Venezuela Turns Confiscated Motels into Coronavirus Quarantine Prisons

A health worker takes a blood sample for a quick COVID-19 test from man who works selling
AP Photo/Ariana Cubillos

Venezuela’s socialist regime has confiscated privately-owned motels and turned them into prisons for those carrying the Chinese coronavirus, Voice of America detailed Monday in an exclusive report.

The motels, traditionally used for private sexual encounters, have been transformed into quarantine centers for those carrying or suspected to have the coronavirus. One of the detainees at La Montaña motel in the state of Maracaibo is a woman named Laura, taken there last week in a police vehicle after testing positive with a rapid test.

“I am desperate wondering if my family has what to eat,” she told the news outlet. “I am emotionally unstable. I feel kidnapped.”

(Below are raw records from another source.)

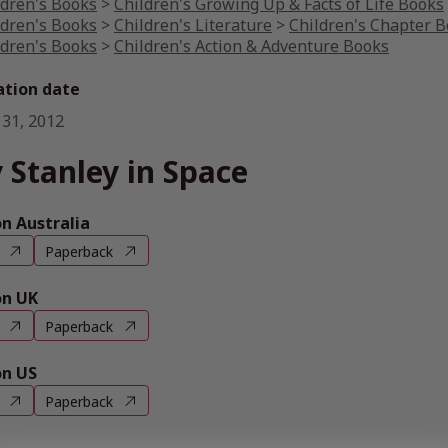
ldren's Books
>
Children's Growing Up & Facts of Life Books
ldren's Books
>
Children's Literature
>
Children's Chapter 
ldren's Books
>
Children's Action & Adventure Books
ation date
 31, 2012
 Stanley in Space
 Australia
Paperback
n UK
Paperback
n US
Paperback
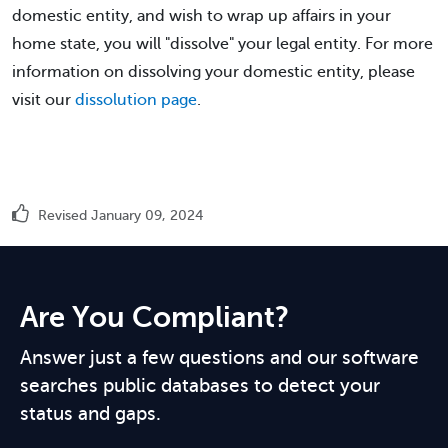
domestic entity, and wish to wrap up affairs in your
home state, you will "dissolve" your legal entity. For more
information on dissolving your domestic entity, please
visit our
dissolution page
.
Revised January 09, 2024
Are You Compliant?
Answer just a few questions and our software
searches public databases to detect your
status and gaps.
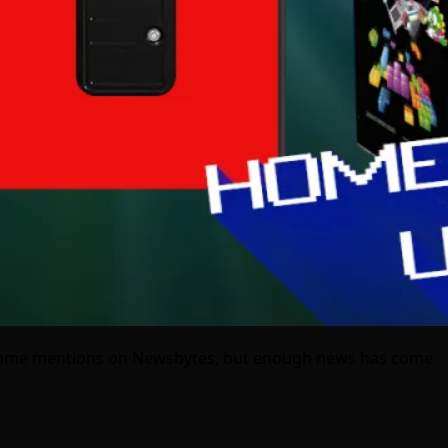
m some mentions on Newsbytes, but enough news has come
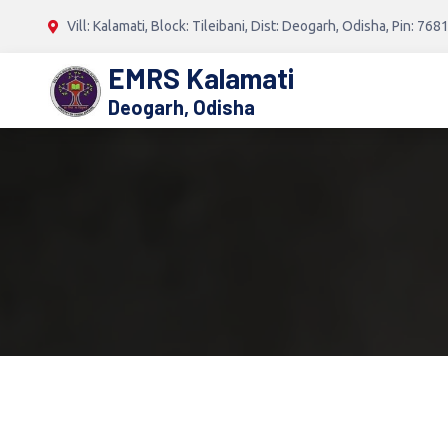
Vill: Kalamati, Block: Tileibani, Dist: Deogarh, Odisha, Pin: 768
EMRS Kalamati
Deogarh, Odisha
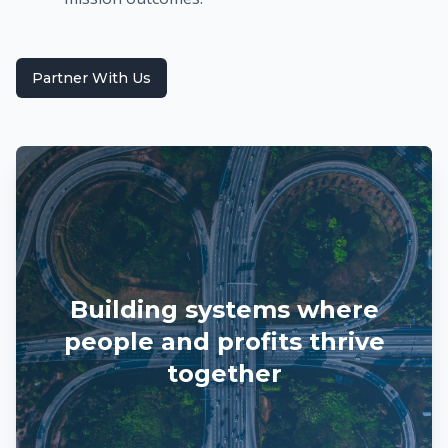
Partner With Us
Building systems where
people and profits thrive
together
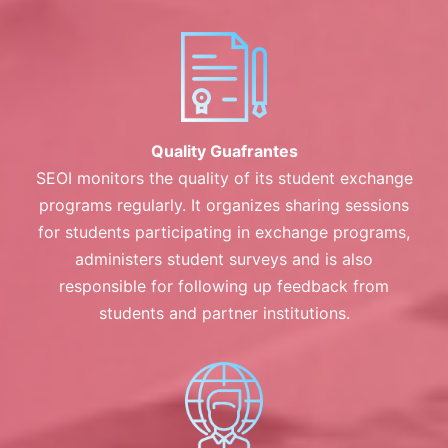
Quality Guafrantes
SEOI monitors the quality of its student exchange
programs regularly. It organizes sharing sessions
for students participating in exchange programs,
administers student surveys and is also
responsible for following up feedback from
students and partner institutions.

Laura added that despite having air conditioning and a comfortable bed to lie on, she is forced to live in “deplorable” conditions without access to basic hygiene and living essentials such as soap, toothpaste, or deodorant.

The building is also repeatedly subject to long power outages as the country’s electrical grid continues to falter due to lack of maintenance. She is also constantly monitored by police and a councilor from the ruling Socialist Party of Venezuela (PSUV), who have prevented anyone from visiting her.

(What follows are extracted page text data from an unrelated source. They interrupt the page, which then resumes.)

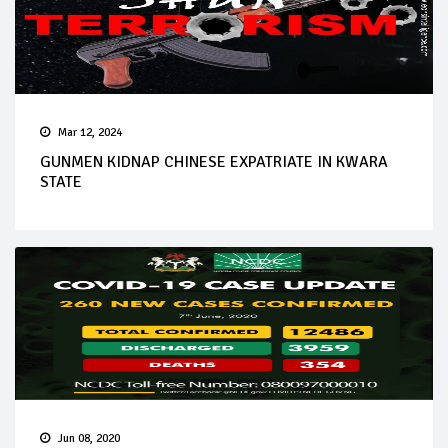
Mar 12, 2024
GUNMEN KIDNAP CHINESE EXPATRIATE IN KWARA
STATE
Jun 08, 2020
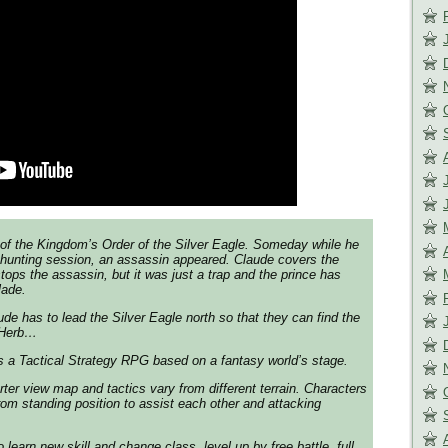
 of the Kingdom’s Order of the Silver Eagle. Someday while he
 hunting session, an assassin appeared. Claude covers the
tops the assassin, but it was just a trap and the prince has
lade.
ude has to lead the Silver Eagle north so that they can find the
i Herb…
s a Tactical Strategy RPG based on a fantasy world’s stage.
rter view map and tactics vary from different terrain. Characters
om standing position to assist each other and attacking
 learn new skill and change class, level up by free battle, full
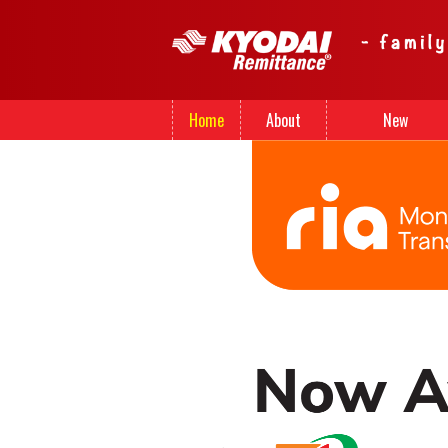
Home
About
New
Us
Registration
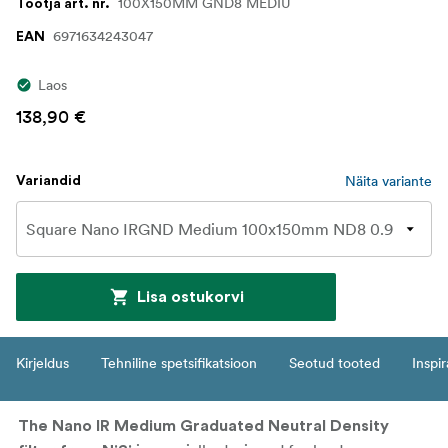
100X150MM GND8 MEDIU
Tootja art. nr.
6971634243047
EAN
Laos
138,90 €
Näita variante
Variandid
Lisa ostukorvi
Kirjeldus
Tehniline spetsifikatsioon
Seotud tooted
Inspir
The Nano IR Medium Graduated Neutral Density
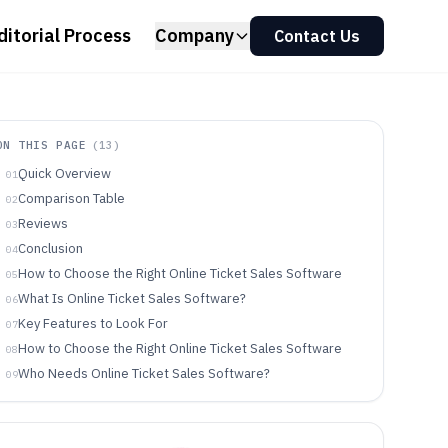
ditorial Process
Company
Contact Us
ON THIS PAGE
(
13
)
Quick Overview
01
Comparison Table
02
Reviews
03
Conclusion
04
How to Choose the Right Online Ticket Sales Software
05
What Is Online Ticket Sales Software?
06
Key Features to Look For
07
How to Choose the Right Online Ticket Sales Software
08
Who Needs Online Ticket Sales Software?
09
Common Mistakes to Avoid
10
How We Selected and Ranked These Tools
11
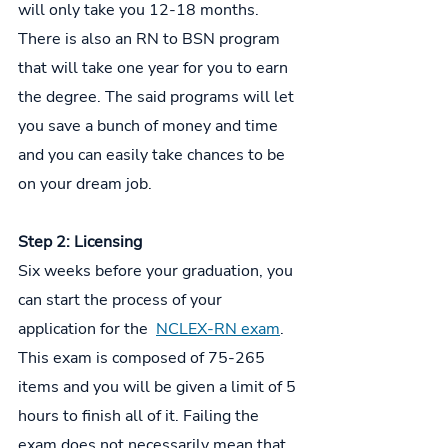
will only take you 12-18 months. 
There is also an RN to BSN program 
that will take one year for you to earn 
the degree. The said programs will let 
you save a bunch of money and time 
and you can easily take chances to be 
on your dream job.
Step 2: Licensing
Six weeks before your graduation, you 
can start the process of your 
application for the  
NCLEX-RN exam
. 
This exam is composed of 75-265 
items and you will be given a limit of 5 
hours to finish all of it. Failing the 
exam does not necessarily mean that 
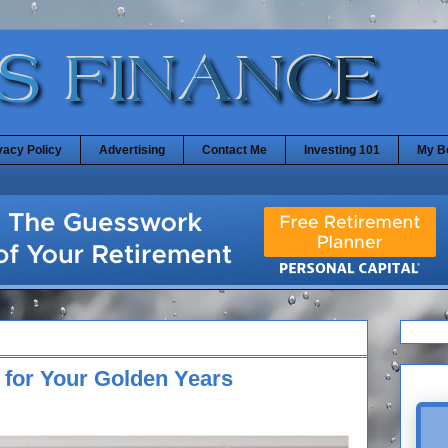
vacy Policy
Advertising
Contact Me
Investing 101
My B
 for Your Golden Years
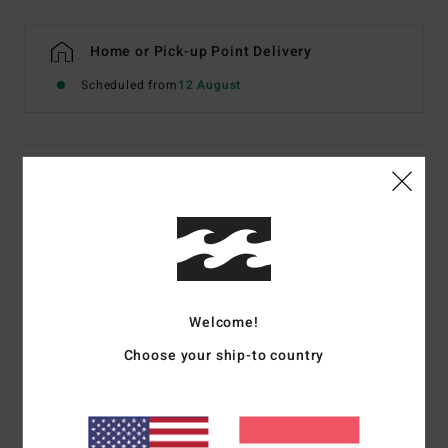
Home or Pick-up Point Delivery
Scheduled from
12 August
Details & features
Young Mens Black Booties
Style
ABYWW00112
Color Code
blk
Features
Welcome!
Men’s Wetsuit Boots.
Choose your ship-to country
Absolute Series.
Thickness: 5mm.
Neoprene Foam Type: Superlight Foam, partially recycled.
Exterior Fabric Type: 100% recycled Superflex jersey.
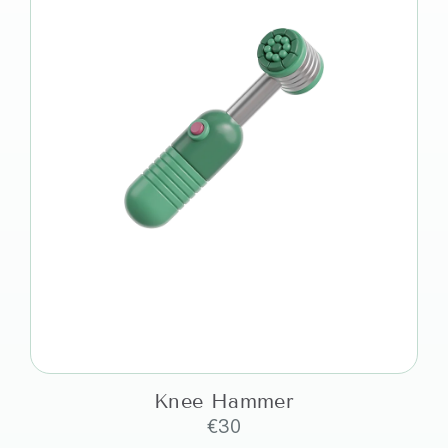
Knee Hammer
€
30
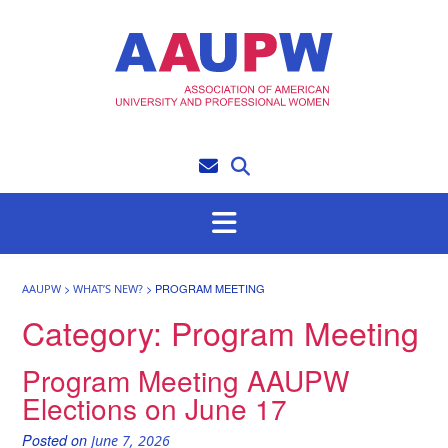
Skip
to
content
>
>
PROGRAM MEETING
AAUPW
WHAT’S NEW?
Category:
Program Meeting
Program Meeting AAUPW
Elections on June 17
Posted on
June 7, 2026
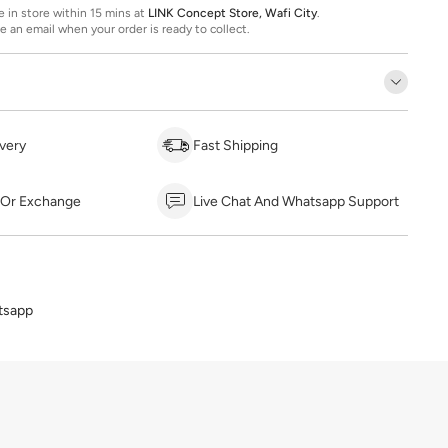
ee in store within 15 mins at
LINK Concept Store, Wafi City
.
ve an email when your order is ready to collect.
very
Fast Shipping
 Or Exchange
Live Chat And Whatsapp Support
tsapp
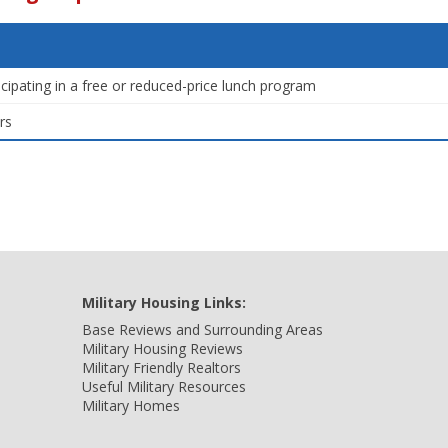
icipating in a free or reduced-price lunch program
rs
Military Housing Links:
Base Reviews and Surrounding Areas
Military Housing Reviews
Military Friendly Realtors
Useful Military Resources
Military Homes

“Everything is unsanitary,” she complained. “They cannot treat patients like this.”

She also described the food she is given in the facility. Lunch is nearly always rice with carrots and grated beetroot, while dinner is an empty arepa or a single cooked potato dipped in vegetable sauce. As a result, families have attempted to sneak in food and other products through unguarded areas of the building.

La Montaña is reportedly just one of 15 motels being used by the socialist regime to isolate coronavirus patients from the wider populace. Patients receive minimal medical treatment in the form of a Cuban slave doctor taking their temperature twice a day and an epidemiology specialist checking on them once a week.

Such measures raise questions about the severity of the coronavirus outbreak in Venezuela, where health authorities claim to have 7,411 cases and just 68 deaths. Many analysts have cast doubt over the veracity of the official figures, citing the country’s ongoing humanitarian crisis that has left its health system crippled and its population without access to adequate food and medicine.

They are also well below those of neighboring Colombia and Brazil, the latter of which has the second-highest number of cases worldwide. In May, Maduro ally and senior regime official Diosdado Cabello announced plans to crack down on scientists raising doubts about the accuracy of such statistics, declaring they had “not a single piece of evidence” to back up their claims.